Ribbon Biolabs CEO and Cofounder Harold de Vladar said his firm is also focused on increasing speed and "trying to increase throughput and to be reliable for any sequence at any length." His firm touts the ability to deliver "within days" and has created 20 kb molecules for a customer, he said, but could go even longer.
The ability to create complex sequences accurately is also important, Moligo Cofounder and CEO Cosimo Ducani said. Of course, price is always a concern.
Exactly how these companies are making these constructs remains to be seen. Elegen and Ribbon Biolabs declined to disclose the entire process of how they make their molecules.
"We believe the [Elegen] technology is based on standard phosphoramidite synthesis with an undisclosed method to generate long DNA assemblies," Cowen Analyst Steven Mah wrote in a note to investors.
Ribbon's de Vladar described his firm's process as enzymatic and "PCR-minimal."
"It's not PCR-free, but it's not Gibson assembly," he said.
Moligo's method is not a de novo synthesis, Ducani noted. He likened it to injection molding: The firm outsources construction of a DNA template and then uses an enzymatic chemistry to make many single-stranded copies. The viral polymerase Moligo uses for isothermal strand displacement amplification has been used in diagnostics, he said, but he declined to provide more information on other enzymes used by the firm.
The firm is currently able to produce molecules 6 kb, but Ducani said he's confident the method could be used up to 10kb. "We are going to experiment soon whether we can go over 10kb," he said.

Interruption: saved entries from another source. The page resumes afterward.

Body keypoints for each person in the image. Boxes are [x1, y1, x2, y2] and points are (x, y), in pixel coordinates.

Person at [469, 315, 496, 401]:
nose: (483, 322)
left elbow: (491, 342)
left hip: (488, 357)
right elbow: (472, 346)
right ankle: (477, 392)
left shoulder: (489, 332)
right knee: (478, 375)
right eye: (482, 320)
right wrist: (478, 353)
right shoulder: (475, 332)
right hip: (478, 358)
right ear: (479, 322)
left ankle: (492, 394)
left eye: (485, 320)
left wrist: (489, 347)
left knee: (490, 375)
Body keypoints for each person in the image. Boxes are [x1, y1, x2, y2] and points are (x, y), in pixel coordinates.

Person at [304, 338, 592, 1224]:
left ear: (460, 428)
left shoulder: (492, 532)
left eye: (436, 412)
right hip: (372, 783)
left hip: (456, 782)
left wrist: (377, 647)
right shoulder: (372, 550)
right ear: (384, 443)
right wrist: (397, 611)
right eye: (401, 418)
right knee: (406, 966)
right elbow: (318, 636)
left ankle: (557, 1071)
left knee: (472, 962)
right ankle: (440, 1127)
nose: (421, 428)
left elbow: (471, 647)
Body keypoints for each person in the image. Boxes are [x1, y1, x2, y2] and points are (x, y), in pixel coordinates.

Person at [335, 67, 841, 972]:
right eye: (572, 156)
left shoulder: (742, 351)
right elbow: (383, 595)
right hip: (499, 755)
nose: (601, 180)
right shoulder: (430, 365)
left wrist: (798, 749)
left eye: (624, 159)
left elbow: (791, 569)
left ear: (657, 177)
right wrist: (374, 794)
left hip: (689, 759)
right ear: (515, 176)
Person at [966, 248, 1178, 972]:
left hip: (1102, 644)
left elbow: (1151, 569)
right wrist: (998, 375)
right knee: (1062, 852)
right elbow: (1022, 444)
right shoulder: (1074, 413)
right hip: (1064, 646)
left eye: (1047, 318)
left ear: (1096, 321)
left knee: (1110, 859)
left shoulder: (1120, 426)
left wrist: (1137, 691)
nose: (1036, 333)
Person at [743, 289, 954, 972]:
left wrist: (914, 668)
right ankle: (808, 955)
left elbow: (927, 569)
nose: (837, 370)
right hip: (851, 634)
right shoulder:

Ducani was also more transparent about pricing than the other firms. While pricing ultimately depends on scale, one milligram of DNA costs approximately $70,000, he said. Acquiring the template can take a while, "but once we have the template, production takes two to three weeks," he said. The company is working up to making grams of DNA, which could eventually make Moligo competitive with solid-phase synthesis, at scale. It is also looking at bringing template production in-house.
Elegen is "still zeroing in on pricing," Hill said, noting that he sees his molecules as a "new product class."

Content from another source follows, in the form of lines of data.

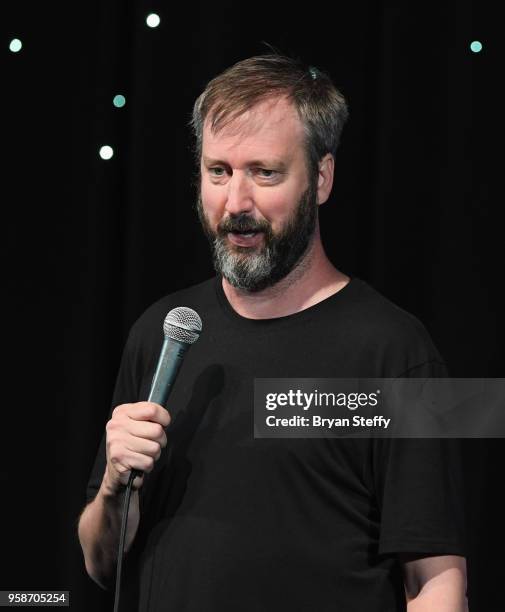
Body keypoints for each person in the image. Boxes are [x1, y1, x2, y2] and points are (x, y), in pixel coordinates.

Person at [78, 55, 467, 611]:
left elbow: (436, 583)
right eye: (218, 172)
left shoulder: (398, 351)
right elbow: (99, 562)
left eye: (265, 173)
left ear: (322, 178)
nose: (236, 204)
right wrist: (115, 487)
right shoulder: (163, 332)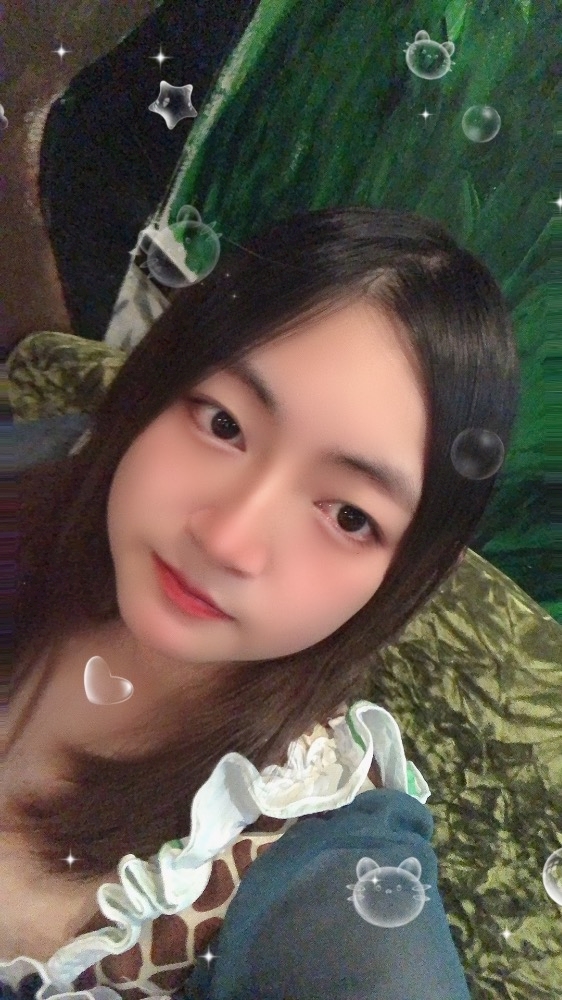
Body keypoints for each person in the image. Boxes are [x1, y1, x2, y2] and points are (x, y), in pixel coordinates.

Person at [3, 206, 520, 999]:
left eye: (348, 516)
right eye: (224, 424)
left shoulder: (311, 860)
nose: (228, 540)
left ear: (404, 576)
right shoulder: (42, 475)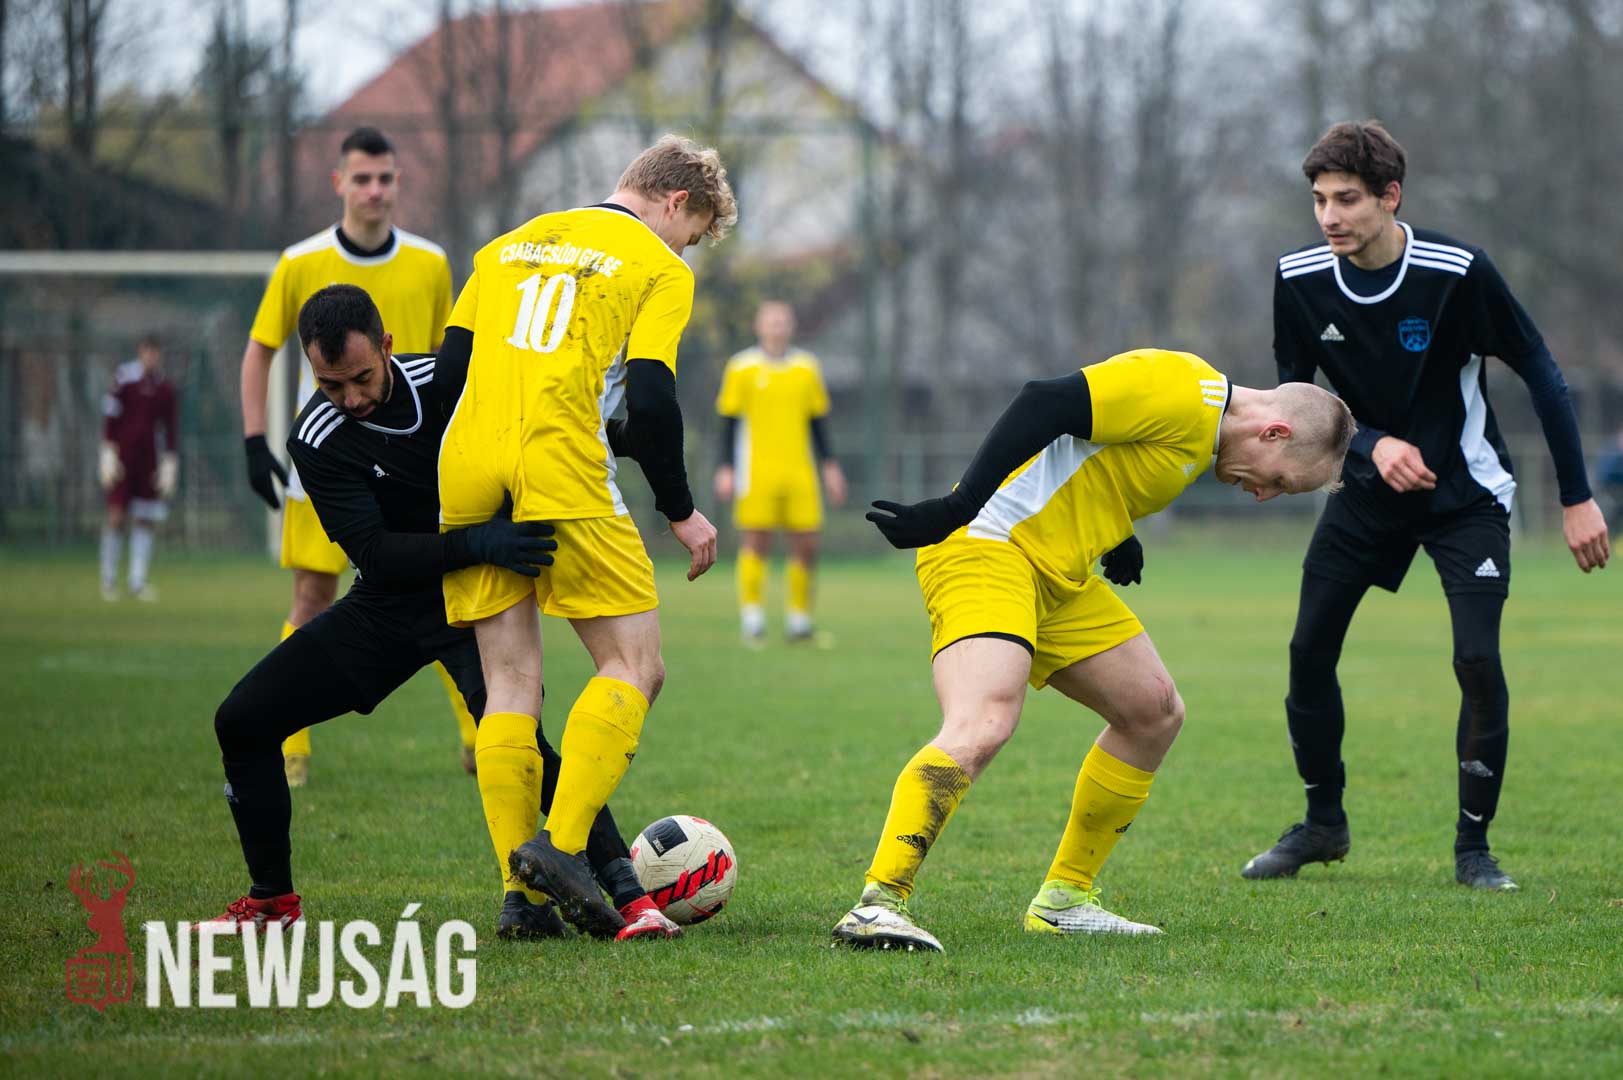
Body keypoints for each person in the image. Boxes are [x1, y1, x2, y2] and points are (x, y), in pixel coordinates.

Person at [830, 349, 1356, 952]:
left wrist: (1119, 533)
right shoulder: (1185, 389)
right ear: (1274, 432)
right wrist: (957, 506)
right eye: (1281, 481)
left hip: (1060, 572)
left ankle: (1064, 901)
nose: (1264, 495)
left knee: (1153, 712)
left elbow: (1093, 455)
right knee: (984, 721)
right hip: (990, 547)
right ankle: (877, 904)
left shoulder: (1206, 435)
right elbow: (1046, 402)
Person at [203, 285, 682, 941]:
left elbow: (536, 430)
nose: (349, 398)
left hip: (480, 600)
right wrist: (476, 542)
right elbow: (375, 552)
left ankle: (626, 897)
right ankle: (272, 905)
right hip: (388, 606)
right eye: (330, 384)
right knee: (242, 720)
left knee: (522, 743)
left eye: (361, 377)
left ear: (387, 346)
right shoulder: (315, 438)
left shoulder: (450, 381)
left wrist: (621, 436)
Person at [1243, 120, 1610, 893]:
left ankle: (1473, 849)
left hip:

Both Moligo and Elegen touted their ability to create complex sequences with high fidelity. "The fact we start from double-stranded DNA means we can encode a lot of complexity," Ducani said, such as secondary structures, inverted repeats, and high-GC content sequences.
On its website, the firm claims purity of 99.99999 percent. The firm was able to produce a 4.3 kb sequence that included 100 bases of nothing but guanine and cytosine. "We were able to produce it," Ducani said. "It was perfect."
"It's hard to encapsulate all the notions of complexity," Hill said, but noted that in early-access work, Elegen was able to make "harder sequences that others weren't able to make."
Improvements in the end product could help with enzyme evolution, bacterial strain evolution, and gene and cell therapies. "We have clients right now, mostly companies from the US with drug development pipelines in oncology and other genetic diseases," Ducani said. "They're already buying milligrams of DNA today. Of course, the aim is to make gram batches of DNA by next year and scale up from there."
Ribbon also has customers, but de Vladar said it is not taking ad hoc orders and is working with several companies on high-volume orders.
All three companies are planning to grow quickly.
Founded in 2017, San Carlos, California-based Elegen has 22 employees but expects to grow to around 30 by the end of the year. "We are laser focused on deploying operations and building out an ops team now," Hill said.
Moligo, founded in 2019 and based in Solna, Sweden, has five full-time employees and is planning to secure a funding round by the end of the year to help it expand, Ducani said. The firm raised an undisclosed seed funding round led by Colibri Ventures in 2020. It also claims a presence in Palo Alto, California.
And Ribbon is looking to go global. In addition to attending the conference, Cofounder Wladimir Labeikovsky and Chief Technology Officer Marc Brehme are in the US to scout locations for a production facility.
"The market is very hungry," Labeikovsky said.